Seemingly doubling down on his comments in April (following what he called Europe’s “flawed asylum policy”), George Soros has expanded his demands from four to seven fundamental pillars on how to prevent the collapse of the European Union. In an article penned for Foreign Policy titled “This Is Europe’s Last Chance to Fix Its Refugee Policy,” Soros details his plan (over-riding the current “piecemeal approach”) for rescuing Europe before it is too late. Simply put, the billionaire says the EU must take in hundreds of thousands of refugees a year, spend at least 30 billion euros (a minor sum, since he believes it can all be financed by debt and taxes) or Europe faces an “existential threat.”
Soros begins ominously: The EU’s piecemeal solutions are coming apart. Only a surge of financial and political creativity can avoid a catastrophe.
The refugee crisis was already leading to the slow disintegration of the European Union. Then, on June 23, it contributed to an even greater calamity — Brexit. Both of these crises have reinforced xenophobic, nationalist movements across the continent. They will try to win a series of key votes in the coming year — including national elections in France, the Netherlands, and Germany in 2017, a referendum in Hungary on EU refugee policy on Oct. 2, a rerun of the Austrian presidential election on the same day, and a constitutional referendum in Italy in October or November of this year.

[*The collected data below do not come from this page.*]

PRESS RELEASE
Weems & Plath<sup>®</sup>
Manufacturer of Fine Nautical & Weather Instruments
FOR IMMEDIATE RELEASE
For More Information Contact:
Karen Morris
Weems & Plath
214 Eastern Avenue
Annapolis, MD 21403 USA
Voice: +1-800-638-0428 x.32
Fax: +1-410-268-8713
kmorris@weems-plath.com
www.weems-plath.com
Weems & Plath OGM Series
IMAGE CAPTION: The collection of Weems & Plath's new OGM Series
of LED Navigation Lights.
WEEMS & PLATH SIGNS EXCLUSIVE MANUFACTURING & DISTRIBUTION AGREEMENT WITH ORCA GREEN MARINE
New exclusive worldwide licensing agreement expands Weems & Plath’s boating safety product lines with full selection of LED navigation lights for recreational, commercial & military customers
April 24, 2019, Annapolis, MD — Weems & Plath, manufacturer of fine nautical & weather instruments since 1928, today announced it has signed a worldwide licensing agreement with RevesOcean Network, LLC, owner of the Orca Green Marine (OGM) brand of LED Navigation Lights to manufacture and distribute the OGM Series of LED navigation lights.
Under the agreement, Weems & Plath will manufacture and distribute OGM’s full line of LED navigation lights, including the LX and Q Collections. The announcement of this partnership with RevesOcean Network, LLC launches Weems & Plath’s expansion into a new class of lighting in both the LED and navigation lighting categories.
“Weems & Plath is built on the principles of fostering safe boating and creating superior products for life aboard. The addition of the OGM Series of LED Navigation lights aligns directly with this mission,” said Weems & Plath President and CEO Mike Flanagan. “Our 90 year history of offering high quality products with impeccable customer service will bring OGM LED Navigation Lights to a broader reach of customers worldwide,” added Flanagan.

Rather than uniting to resist this threat, EU member states have become increasingly unwilling to cooperate with one another. They pursue self-serving, discordant migration policies, often to the detriment of their neighbors. In these circumstances, a comprehensive and coherent European asylum policy is not possible in the short term, despite the efforts of the EU’s governing body, the European Commission. The trust needed for cooperation is lacking. It will have to be rebuilt through a long and laborious process.
This is unfortunate, because a comprehensive policy ought to remain the highest priority for European leaders; the union cannot survive without it. The refugee crisis is not a one-off event; it augurs a period of higher migration pressures for the foreseeable future, due to a variety of causes including demographic and economic imbalances between Europe and Africa, unending conflicts in the broader region, and climate change. Beggar-thy-neighbor migration policies, such as building border fences, will not only further fragment the union; they also seriously damage European economies and subvert global human rights standards.